A diagnosis of hypothyroidism without any lumps or masses felt within the thyroid gland does not require thyroid imaging; however, if the thyroid feels abnormal, diagnostic imaging is then recommended.
There may be physical signs suggestive of hypothyroidism, such as skin changes or enlargement of the tongue.
Newborn children with hypothyroidism may have normal birth weight and height (although the head may be larger than expected and the posterior fontanelle may be open).
The gland is increased in size by 10%, thyroxine production is increased by 50%, and iodine requirements are increased.
Many women have normal thyroid function but have immunological evidence of thyroid autoimmunity (as evidenced by autoantibodies) or are iodine deficient, and develop evidence of hypothyroidism before or after giving birth.
Signs may include delayed relaxation of the ankle reflex and a slow heart beat.

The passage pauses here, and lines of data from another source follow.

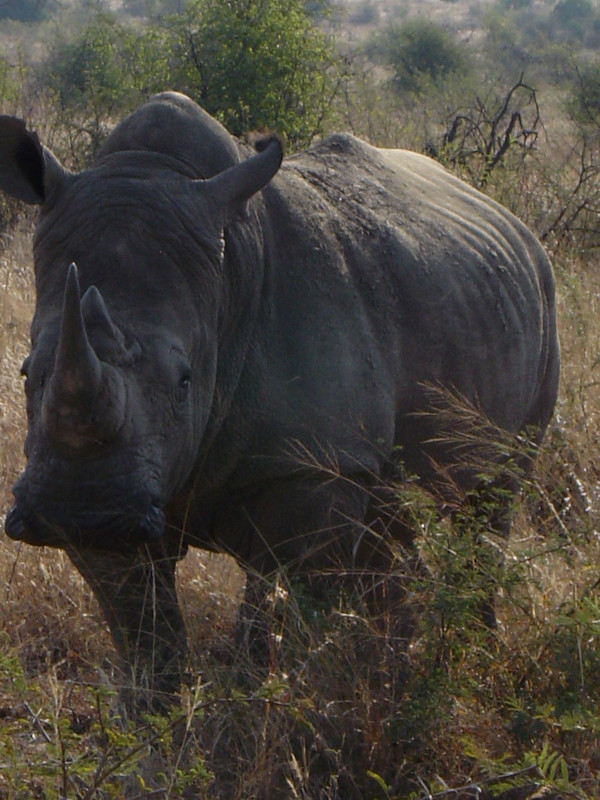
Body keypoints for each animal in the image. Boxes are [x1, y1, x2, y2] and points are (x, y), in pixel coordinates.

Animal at [0, 92, 559, 700]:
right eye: (27, 373)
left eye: (185, 381)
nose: (82, 508)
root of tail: (512, 221)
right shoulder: (121, 502)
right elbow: (145, 629)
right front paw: (156, 712)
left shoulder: (311, 466)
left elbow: (272, 619)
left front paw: (258, 707)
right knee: (392, 523)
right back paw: (400, 667)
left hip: (543, 298)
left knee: (491, 501)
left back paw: (463, 655)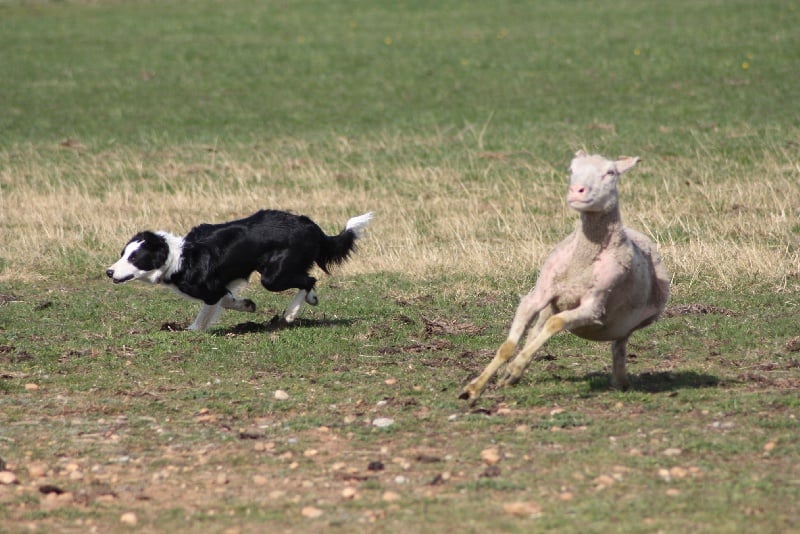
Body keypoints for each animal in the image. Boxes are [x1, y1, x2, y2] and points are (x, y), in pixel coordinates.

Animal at [104, 209, 376, 330]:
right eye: (122, 254)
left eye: (135, 257)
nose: (109, 272)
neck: (177, 256)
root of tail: (311, 226)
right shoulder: (218, 287)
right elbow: (227, 299)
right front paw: (246, 305)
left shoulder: (210, 289)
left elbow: (208, 311)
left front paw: (192, 331)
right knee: (308, 280)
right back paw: (310, 300)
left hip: (273, 276)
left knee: (309, 279)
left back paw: (291, 313)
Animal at [460, 151, 672, 406]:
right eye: (572, 170)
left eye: (610, 172)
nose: (577, 190)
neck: (582, 262)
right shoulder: (537, 295)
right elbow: (508, 346)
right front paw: (474, 388)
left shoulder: (594, 306)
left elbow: (556, 323)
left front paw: (514, 367)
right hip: (550, 304)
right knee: (537, 330)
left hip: (633, 321)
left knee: (618, 346)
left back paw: (620, 382)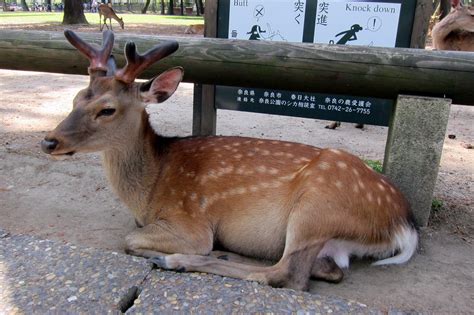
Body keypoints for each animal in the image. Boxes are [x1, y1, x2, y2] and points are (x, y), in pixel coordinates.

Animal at [41, 30, 418, 292]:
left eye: (107, 109)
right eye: (76, 98)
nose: (49, 140)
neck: (149, 190)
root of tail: (406, 225)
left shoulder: (190, 222)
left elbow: (130, 240)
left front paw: (170, 253)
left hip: (317, 206)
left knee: (286, 275)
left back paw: (176, 260)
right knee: (327, 270)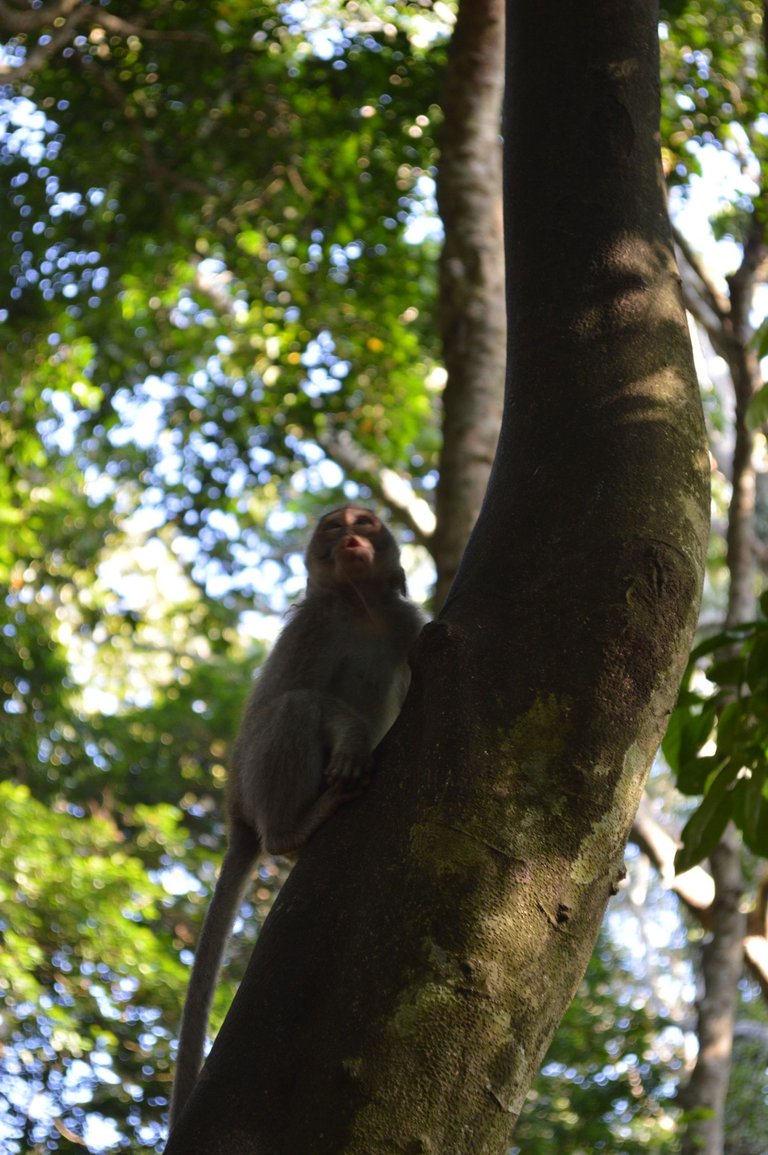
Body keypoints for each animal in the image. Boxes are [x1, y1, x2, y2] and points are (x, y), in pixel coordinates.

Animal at [167, 508, 424, 1127]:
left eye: (366, 522)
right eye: (333, 526)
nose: (350, 535)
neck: (360, 606)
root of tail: (238, 814)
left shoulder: (407, 622)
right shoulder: (312, 624)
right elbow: (293, 696)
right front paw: (352, 738)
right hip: (253, 780)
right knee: (293, 707)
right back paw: (291, 832)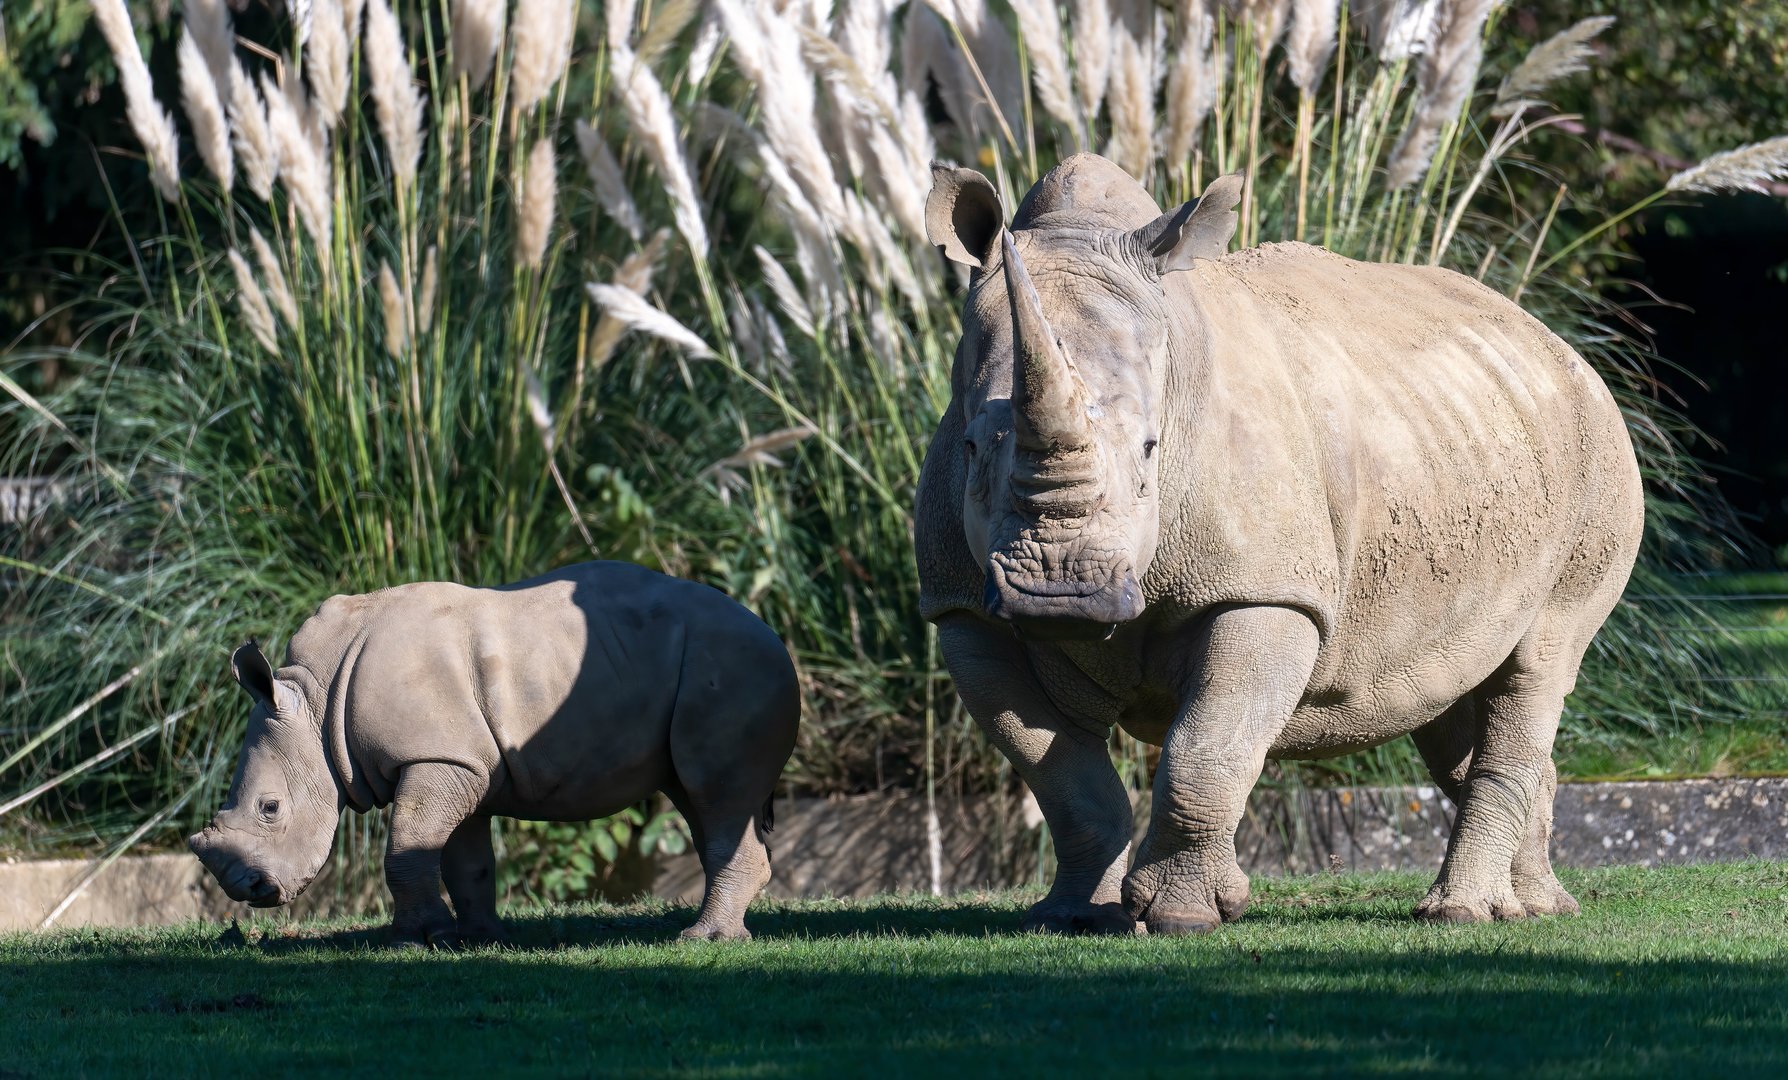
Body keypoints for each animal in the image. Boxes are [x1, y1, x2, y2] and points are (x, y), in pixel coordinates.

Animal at [188, 561, 800, 945]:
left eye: (269, 809)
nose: (249, 891)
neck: (315, 702)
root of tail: (775, 636)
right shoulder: (462, 761)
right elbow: (464, 859)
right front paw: (477, 939)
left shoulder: (435, 758)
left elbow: (406, 847)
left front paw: (414, 940)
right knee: (700, 800)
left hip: (734, 664)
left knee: (716, 795)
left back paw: (703, 939)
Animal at [915, 155, 1644, 934]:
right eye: (969, 448)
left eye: (1151, 452)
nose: (1061, 590)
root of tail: (1557, 343)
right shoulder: (964, 608)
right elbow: (1057, 772)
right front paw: (1076, 917)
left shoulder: (1266, 590)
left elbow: (1207, 746)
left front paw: (1183, 915)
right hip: (1476, 436)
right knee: (1450, 689)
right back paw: (1534, 907)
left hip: (1598, 456)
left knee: (1540, 660)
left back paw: (1459, 913)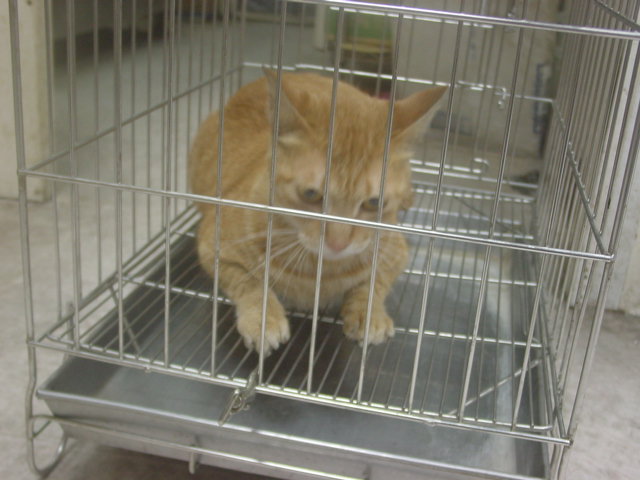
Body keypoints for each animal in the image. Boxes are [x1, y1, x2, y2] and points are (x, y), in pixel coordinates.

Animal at [189, 70, 445, 354]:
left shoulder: (396, 254)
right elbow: (250, 282)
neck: (321, 270)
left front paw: (369, 314)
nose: (338, 243)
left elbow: (373, 285)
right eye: (310, 194)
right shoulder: (214, 247)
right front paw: (263, 318)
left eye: (374, 202)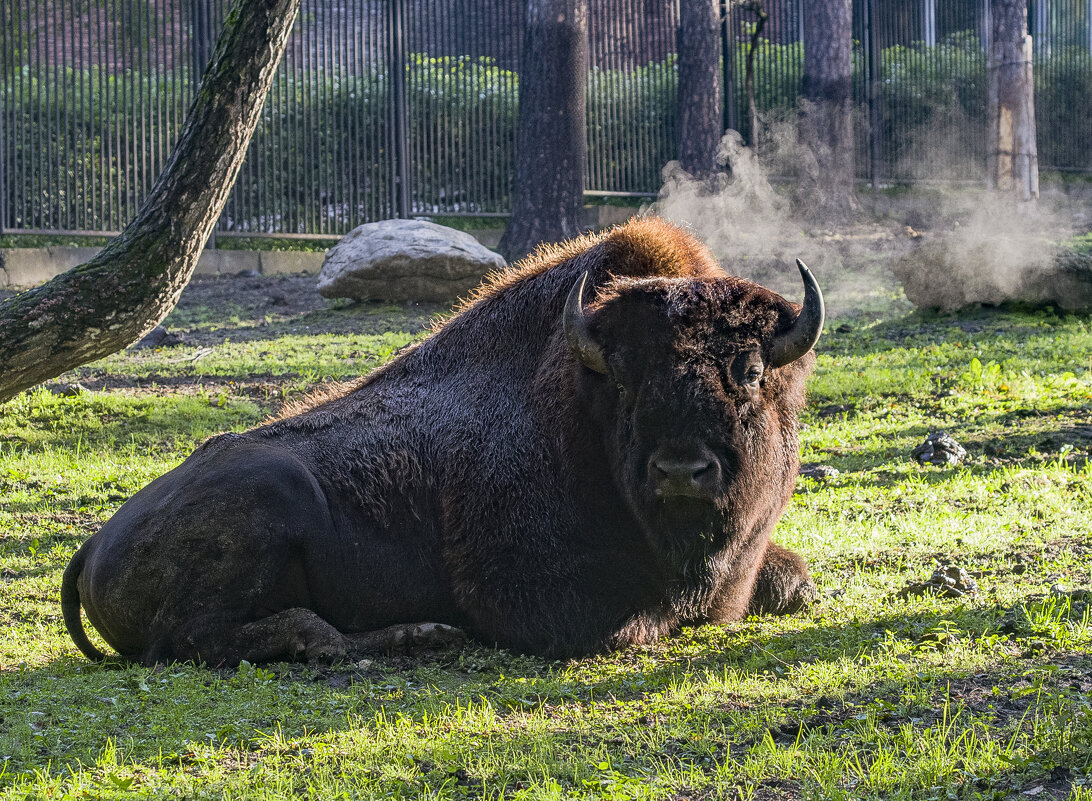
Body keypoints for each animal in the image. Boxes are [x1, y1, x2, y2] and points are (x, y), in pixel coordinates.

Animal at [63, 218, 821, 663]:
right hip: (266, 499)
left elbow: (794, 583)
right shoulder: (543, 599)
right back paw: (413, 635)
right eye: (626, 380)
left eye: (750, 370)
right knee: (228, 635)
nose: (681, 470)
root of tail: (93, 542)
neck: (582, 409)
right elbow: (640, 621)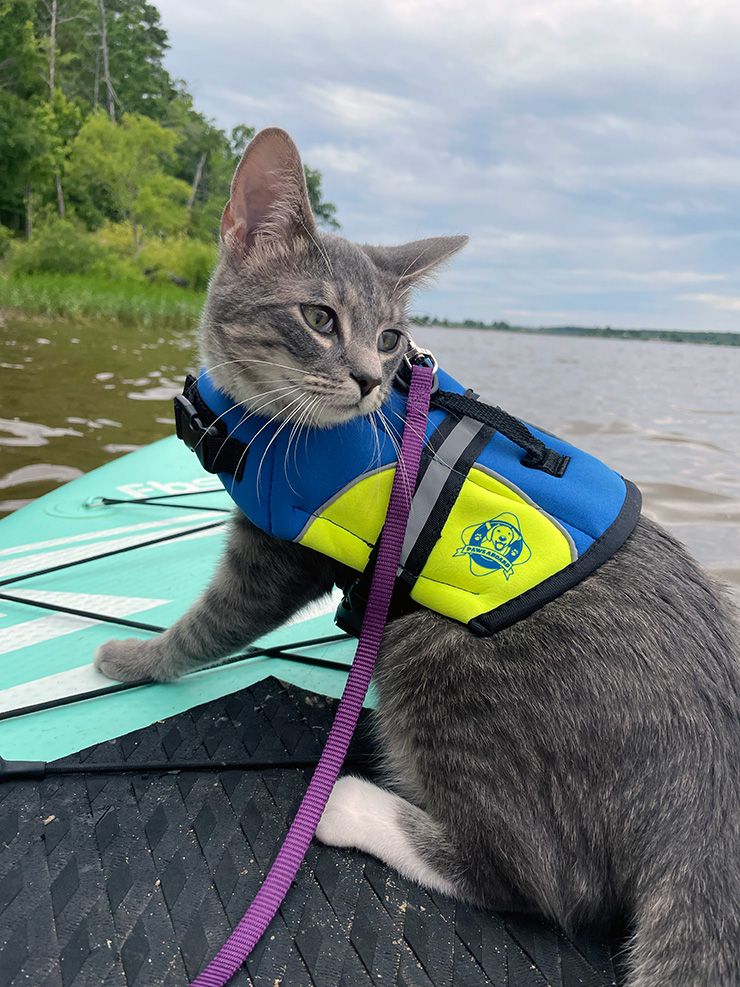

Hypothyroidism is caused by inadequate function of the gland itself (primary hypothyroidism), inadequate stimulation by thyroid-stimulating hormone from the pituitary gland (secondary hypothyroidism), or inadequate release of thyrotropin-releasing hormone from the brain's hypothalamus (tertiary hypothyroidism). It is characterized by infiltration of the thyroid gland with T lymphocytes and autoantibodies against specific thyroid antigens such as thyroid peroxidase, thyroglobulin and the TSH receptor.Laboratory testing of thyroid stimulating hormone levels in the blood is considered the best initial test for hypothyroidism; a second TSH level is often obtained several weeks later for confirmation.Very severe hypothyroidism and myxedema coma are characteristically associated with low sodium levels in the blood together with elevations in antidiuretic hormone, as well as acute worsening of kidney function due to a number of causes.In those with detectable antibodies against thyroid peroxidase (TPO), this occurs in 4.3%, while in those with no detectable antibodies, this occurs in 2.6%.Those with subclinical hypothyroidism and detectable anti-TPO antibodies who do not require treatment should have repeat thyroid function tests more frequently (e.g.Some may have drowsiness, decreased muscle tone, a hoarse-sounding cry, feeding difficulties, constipation, an enlarged tongue, umbilical hernia, dry skin, a decreased body temperature and jaundice.